Comparability of published perinatal mortality rates in Western Europe: the quantitative impact of differences in gestational age and birthweight criteria - PubMed (original) (raw)
Comparability of published perinatal mortality rates in Western Europe: the quantitative impact of differences in gestational age and birthweight criteria
W C Graafmans et al. BJOG. 2001 Dec.
Abstract
Objective: To quantify the impact of publication criteria on differences in published national perinatal mortality rates among Western European countries.
Design: Descriptive study of perinatal mortality rates in Western European countries with adjustments for international differences in publication data.
Population: All live births and perinatal deaths in 1994 in Western European countries.
Methods: The 1994 perinatal mortality rates were obtained from national and Eurostat publications for Belgium, Denmark, Finland, France, Germany, Greece, The Netherlands. Norway, Portugal, Spain, Sweden, United Kingdom (England, Wales, Scotland, Northern Ireland). Two methods, one direct and one indirect, were used for adjusting these officially published rates for differences in registration laws or publication practices. For the indirect method adjustment factors were derived from an analysis of a large Finnish database using different cutoff points for gestational age and birthweight. For the direct method a common cutoff point was imposed for birthweight (1000g) and gestational age (28 completed weeks) on national perinatal mortality data, obtained from civil registration or hospital/obstetrics databases in each country.

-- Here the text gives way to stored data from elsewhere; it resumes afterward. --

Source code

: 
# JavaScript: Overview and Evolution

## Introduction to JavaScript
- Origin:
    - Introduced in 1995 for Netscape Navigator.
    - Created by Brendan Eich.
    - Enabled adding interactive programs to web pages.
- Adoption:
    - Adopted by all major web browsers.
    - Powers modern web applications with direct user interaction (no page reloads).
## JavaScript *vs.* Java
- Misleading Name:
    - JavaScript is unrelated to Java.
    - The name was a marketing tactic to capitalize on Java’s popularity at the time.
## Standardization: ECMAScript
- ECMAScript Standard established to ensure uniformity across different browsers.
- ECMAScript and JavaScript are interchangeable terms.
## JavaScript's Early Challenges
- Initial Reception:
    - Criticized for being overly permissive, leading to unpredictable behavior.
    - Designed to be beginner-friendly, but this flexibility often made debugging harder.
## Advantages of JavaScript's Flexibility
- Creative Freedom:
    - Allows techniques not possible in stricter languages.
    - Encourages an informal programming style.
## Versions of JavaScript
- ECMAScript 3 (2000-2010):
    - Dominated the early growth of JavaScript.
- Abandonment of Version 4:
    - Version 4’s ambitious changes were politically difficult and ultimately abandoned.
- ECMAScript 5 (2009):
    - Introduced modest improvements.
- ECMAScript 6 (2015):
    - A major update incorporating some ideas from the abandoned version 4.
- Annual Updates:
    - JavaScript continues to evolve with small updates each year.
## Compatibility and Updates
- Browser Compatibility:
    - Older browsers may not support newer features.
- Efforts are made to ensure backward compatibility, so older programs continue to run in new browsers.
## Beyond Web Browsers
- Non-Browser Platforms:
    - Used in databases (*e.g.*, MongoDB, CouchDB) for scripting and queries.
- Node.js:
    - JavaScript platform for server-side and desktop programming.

Results: The published perinatal mortality rates ranged from 5.4 per 1000 total births in Sweden and Finland to 9.7 in Greece and Northern Ireland. The indirect adjustment method showed that some countries apply cutoff points for registration or publication of perinatal mortality which may raise the perinatal mortality rate by up to 17% above the most commonly used threshold for including live and stillbirths. The direct adjustment method showed that a common lower limit of 1000g for birthweight or 28 weeks for gestational age would reduce the perinatal mortality rate, but by a differing extent ranging from 14% to 40%. Both adjustment methods reduced the contrast between the countries' perinatal mortality rates, and changed their rank order.
Conclusion: These quantitative results confirm that international differences in countries' published perinatal mortality rates partly reflect differences between countries' criteria for registration and publication of perinatal deaths.